Deductible: The amount of money you must pay each year to cover your medical care expenses before your insurance policy starts paying.
Exclusions: Specific conditions or circumstances for which the policy will not provide benefits.
HMO (Health Maintenance Organization): Prepaid health plans. You pay a monthly premium and the HMO covers your doctors' visits, hospital stays, emergency care, surgery, checkups, lab tests, x-rays, and therapy. You must use the doctors and hospitals designated by the HMO.

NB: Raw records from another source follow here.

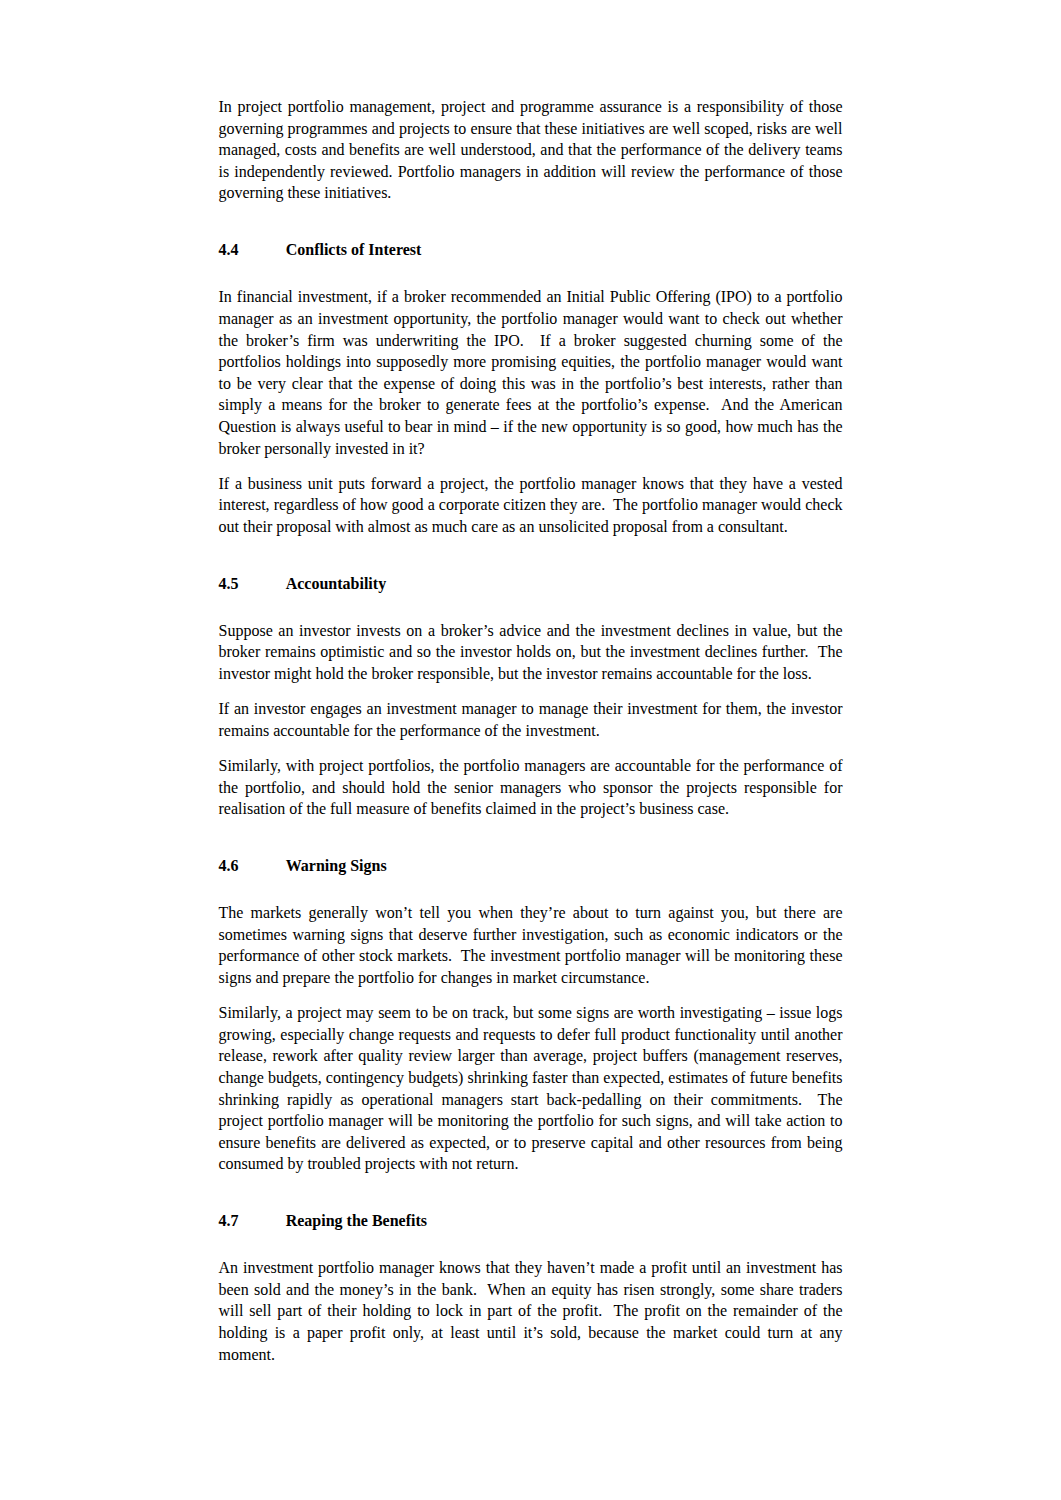In project portfolio management, project and programme assurance is a responsibility of those governing programmes and projects to ensure that these initiatives are well scoped, risks are well managed, costs and benefits are well understood, and that the performance of the delivery teams is independently reviewed. Portfolio managers in addition will review the performance of those governing these initiatives.
4.4 Conflicts of Interest
In financial investment, if a broker recommended an Initial Public Offering (IPO) to a portfolio manager as an investment opportunity, the portfolio manager would want to check out whether the broker’s firm was underwriting the IPO. If a broker suggested churning some of the portfolios holdings into supposedly more promising equities, the portfolio manager would want to be very clear that the expense of doing this was in the portfolio’s best interests, rather than simply a means for the broker to generate fees at the portfolio’s expense. And the American Question is always useful to bear in mind – if the new opportunity is so good, how much has the broker personally invested in it?
If a business unit puts forward a project, the portfolio manager knows that they have a vested interest, regardless of how good a corporate citizen they are. The portfolio manager would check out their proposal with almost as much care as an unsolicited proposal from a consultant.
4.5 Accountability
Suppose an investor invests on a broker’s advice and the investment declines in value, but the broker remains optimistic and so the investor holds on, but the investment declines further. The investor might hold the broker responsible, but the investor remains accountable for the loss.
If an investor engages an investment manager to manage their investment for them, the investor remains accountable for the performance of the investment.
Similarly, with project portfolios, the portfolio managers are accountable for the performance of the portfolio, and should hold the senior managers who sponsor the projects responsible for realisation of the full measure of benefits claimed in the project’s business case.
4.6 Warning Signs
The markets generally won’t tell you when they’re about to turn against you, but there are sometimes warning signs that deserve further investigation, such as economic indicators or the performance of other stock markets. The investment portfolio manager will be monitoring these signs and prepare the portfolio for changes in market circumstance.
Similarly, a project may seem to be on track, but some signs are worth investigating – issue logs growing, especially change requests and requests to defer full product functionality until another release, rework after quality review larger than average, project buffers (management reserves, change budgets, contingency budgets) shrinking faster than expected, estimates of future benefits shrinking rapidly as operational managers start back-pedalling on their commitments. The project portfolio manager will be monitoring the portfolio for such signs, and will take action to ensure benefits are delivered as expected, or to preserve capital and other resources from being consumed by troubled projects with not return.
4.7 Reaping the Benefits
An investment portfolio manager knows that they haven’t made a profit until an investment has been sold and the money’s in the bank. When an equity has risen strongly, some share traders will sell part of their holding to lock in part of the profit. The profit on the remainder of the holding is a paper profit only, at least until it’s sold, because the market could turn at any moment.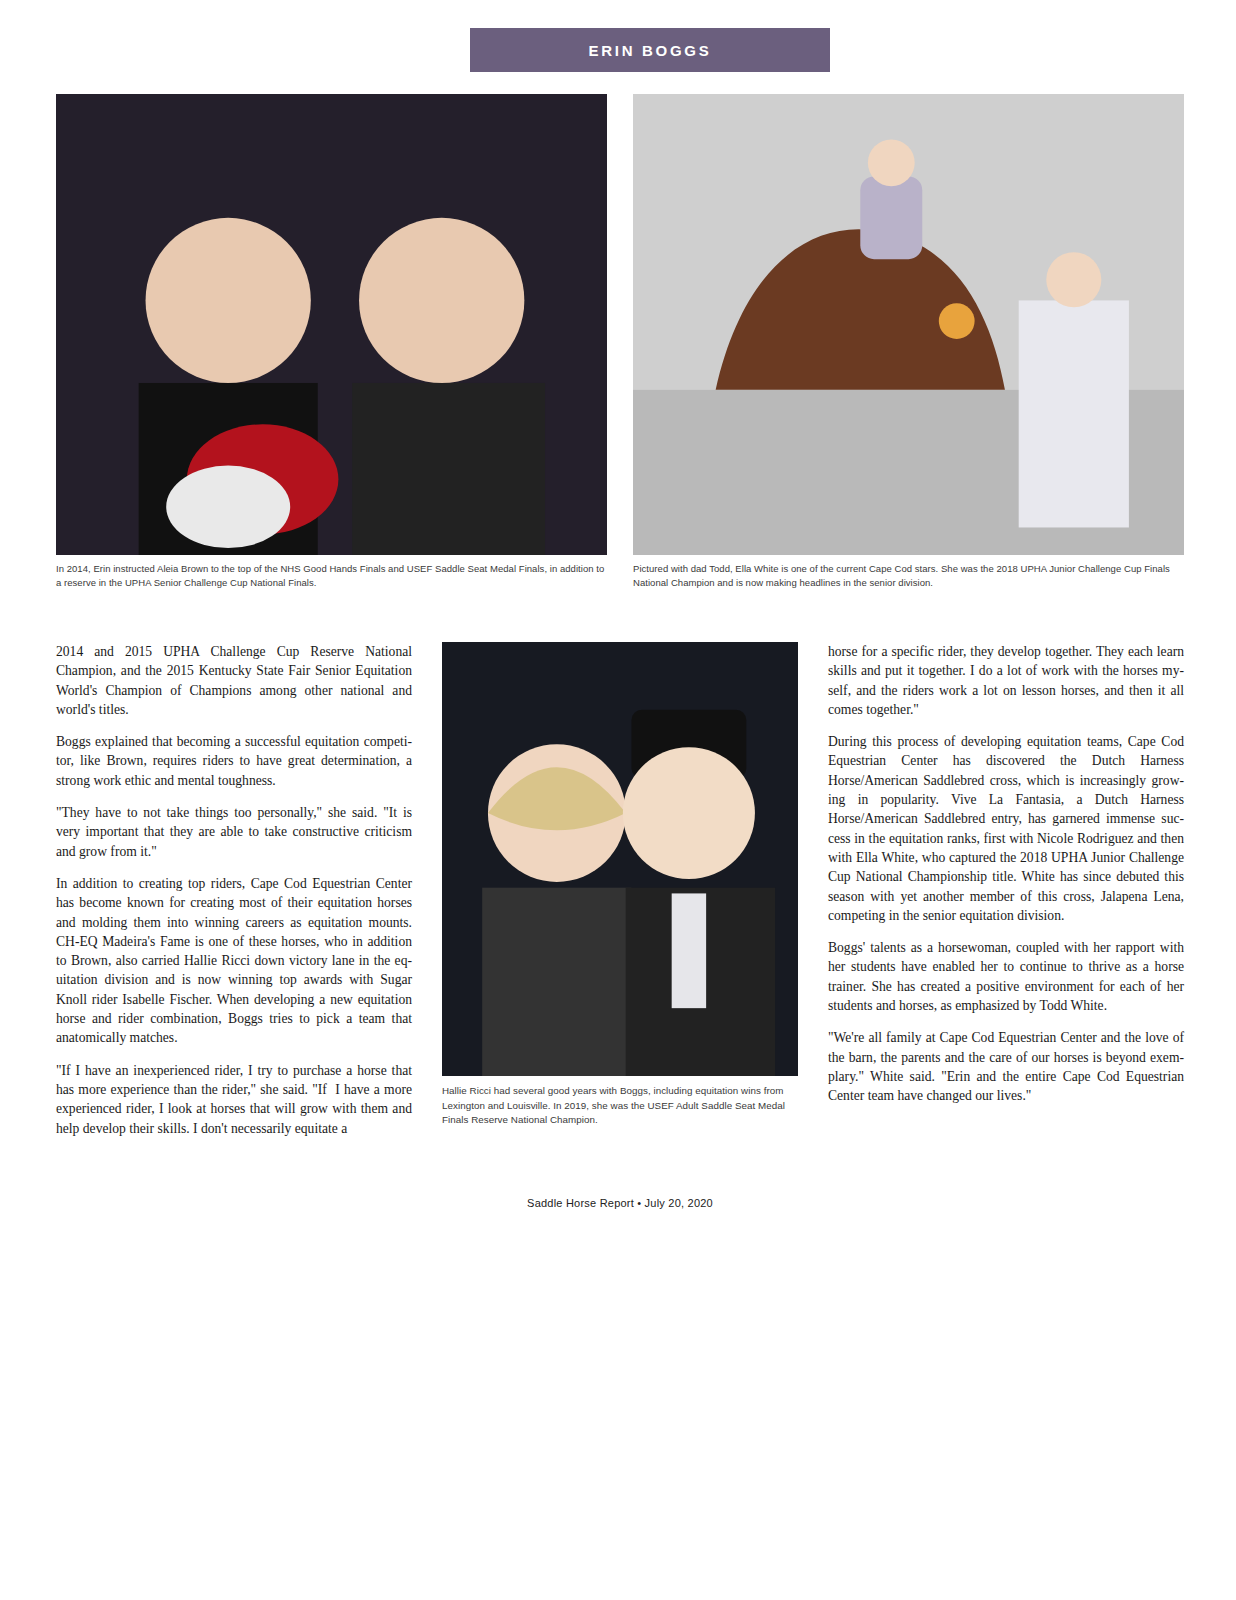ERIN BOGGS
In 2014, Erin instructed Aleia Brown to the top of the NHS Good Hands Finals and USEF Saddle Seat Medal Finals, in addition to a reserve in the UPHA Senior Challenge Cup National Finals.
Pictured with dad Todd, Ella White is one of the current Cape Cod stars. She was the 2018 UPHA Junior Challenge Cup Finals National Champion and is now making headlines in the senior division.
2014 and 2015 UPHA Challenge Cup Reserve National Champion, and the 2015 Kentucky State Fair Senior Equitation World's Champion of Champions among other national and world's titles.
Boggs explained that becoming a successful equitation competitor, like Brown, requires riders to have great determination, a strong work ethic and mental toughness.
"They have to not take things too personally," she said. "It is very important that they are able to take constructive criticism and grow from it."
In addition to creating top riders, Cape Cod Equestrian Center has become known for creating most of their equitation horses and molding them into winning careers as equitation mounts. CH-EQ Madeira's Fame is one of these horses, who in addition to Brown, also carried Hallie Ricci down victory lane in the equitation division and is now winning top awards with Sugar Knoll rider Isabelle Fischer. When developing a new equitation horse and rider combination, Boggs tries to pick a team that anatomically matches.
"If I have an inexperienced rider, I try to purchase a horse that has more experience than the rider," she said. "If I have a more experienced rider, I look at horses that will grow with them and help develop their skills. I don't necessarily equitate a
Hallie Ricci had several good years with Boggs, including equitation wins from Lexington and Louisville. In 2019, she was the USEF Adult Saddle Seat Medal Finals Reserve National Champion.
horse for a specific rider, they develop together. They each learn skills and put it together. I do a lot of work with the horses myself, and the riders work a lot on lesson horses, and then it all comes together."
During this process of developing equitation teams, Cape Cod Equestrian Center has discovered the Dutch Harness Horse/American Saddlebred cross, which is increasingly growing in popularity. Vive La Fantasia, a Dutch Harness Horse/American Saddlebred entry, has garnered immense success in the equitation ranks, first with Nicole Rodriguez and then with Ella White, who captured the 2018 UPHA Junior Challenge Cup National Championship title. White has since debuted this season with yet another member of this cross, Jalapena Lena, competing in the senior equitation division.
Boggs' talents as a horsewoman, coupled with her rapport with her students have enabled her to continue to thrive as a horse trainer. She has created a positive environment for each of her students and horses, as emphasized by Todd White.
"We're all family at Cape Cod Equestrian Center and the love of the barn, the parents and the care of our horses is beyond exemplary." White said. "Erin and the entire Cape Cod Equestrian Center team have changed our lives."
Saddle Horse Report • July 20, 2020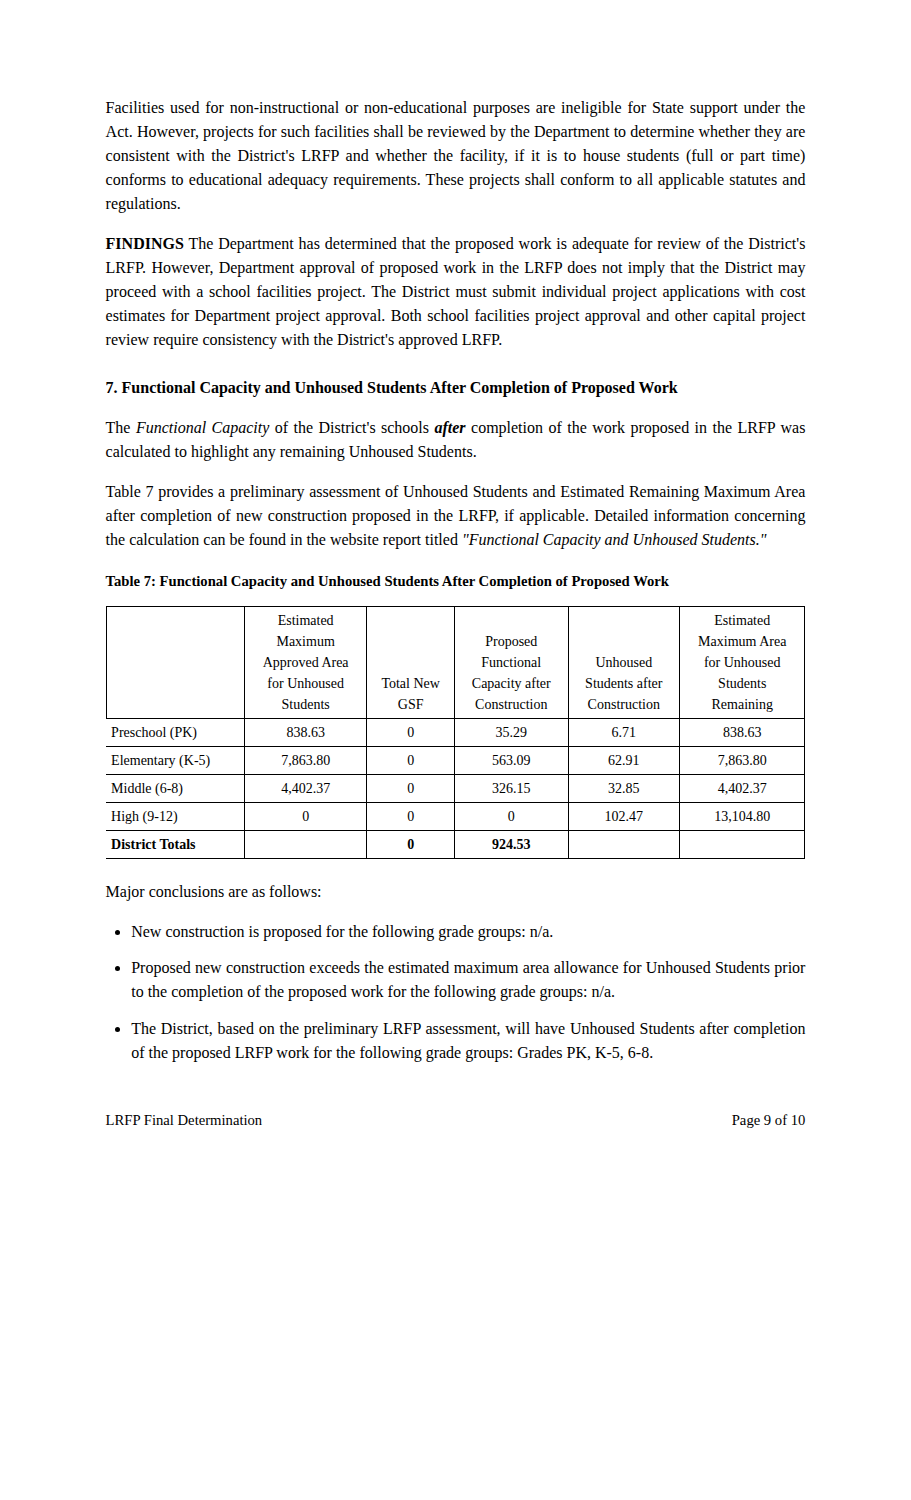Facilities used for non-instructional or non-educational purposes are ineligible for State support under the Act. However, projects for such facilities shall be reviewed by the Department to determine whether they are consistent with the District's LRFP and whether the facility, if it is to house students (full or part time) conforms to educational adequacy requirements. These projects shall conform to all applicable statutes and regulations.
FINDINGS The Department has determined that the proposed work is adequate for review of the District's LRFP. However, Department approval of proposed work in the LRFP does not imply that the District may proceed with a school facilities project. The District must submit individual project applications with cost estimates for Department project approval. Both school facilities project approval and other capital project review require consistency with the District's approved LRFP.
7. Functional Capacity and Unhoused Students After Completion of Proposed Work
The Functional Capacity of the District's schools after completion of the work proposed in the LRFP was calculated to highlight any remaining Unhoused Students.
Table 7 provides a preliminary assessment of Unhoused Students and Estimated Remaining Maximum Area after completion of new construction proposed in the LRFP, if applicable. Detailed information concerning the calculation can be found in the website report titled "Functional Capacity and Unhoused Students."
Table 7: Functional Capacity and Unhoused Students After Completion of Proposed Work
| | Estimated Maximum Approved Area for Unhoused Students | Total New GSF | Proposed Functional Capacity after Construction | Unhoused Students after Construction | Estimated Maximum Area for Unhoused Students Remaining |
| --- | --- | --- | --- | --- | --- |
| Preschool (PK) | 838.63 | 0 | 35.29 | 6.71 | 838.63 |
| Elementary (K-5) | 7,863.80 | 0 | 563.09 | 62.91 | 7,863.80 |
| Middle (6-8) | 4,402.37 | 0 | 326.15 | 32.85 | 4,402.37 |
| High (9-12) | 0 | 0 | 0 | 102.47 | 13,104.80 |
| District Totals | | 0 | 924.53 | | |
Major conclusions are as follows:
New construction is proposed for the following grade groups: n/a.
Proposed new construction exceeds the estimated maximum area allowance for Unhoused Students prior to the completion of the proposed work for the following grade groups: n/a.
The District, based on the preliminary LRFP assessment, will have Unhoused Students after completion of the proposed LRFP work for the following grade groups: Grades PK, K-5, 6-8.
LRFP Final Determination
Page 9 of 10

Managed Care: Ways to manage costs, use, and quality of the health care system. All HMOs and PPOs, and many fee-for-service plans, have managed care.
Maximum Out-of-Pocket: The most money you will be required pay a year for deductibles and coinsurance. It is a stated dollar amount set by the insurance company, in addition to regular premiums.
Noncancellable Policy: A policy that guarantees you can receive insurance, as long as you pay the premium. It is also called a guaranteed renewable policy.
PPO (Preferred Provider Organization): A combination of traditional fee-for-service and an HMO. When you use the doctors and hospitals that are part of the PPO, you can have a larger part of your medical bills covered. You can use other doctors, but at a higher cost.
Preexisting Condition: A health problem that existed before the date your insurance became effective.
Premium: The amount you or your employer pays in exchange for insurance coverage.
Primary Care Doctor: Usually your first contact for health care. This is often a family physician or internist, but some women use their gynecologist. A primary care doctor monitors your health and diagnoses and treats minor health problems, and refers you to specialists if another level of care is needed.
Provider: Any person (doctor, nurse, dentist) or institution (hospital or clinic) that provides medical care.
Third-Party Payer: Any payer for health care services other than you. This can be an insurance company, an HMO, a PPO, or the Federal Government.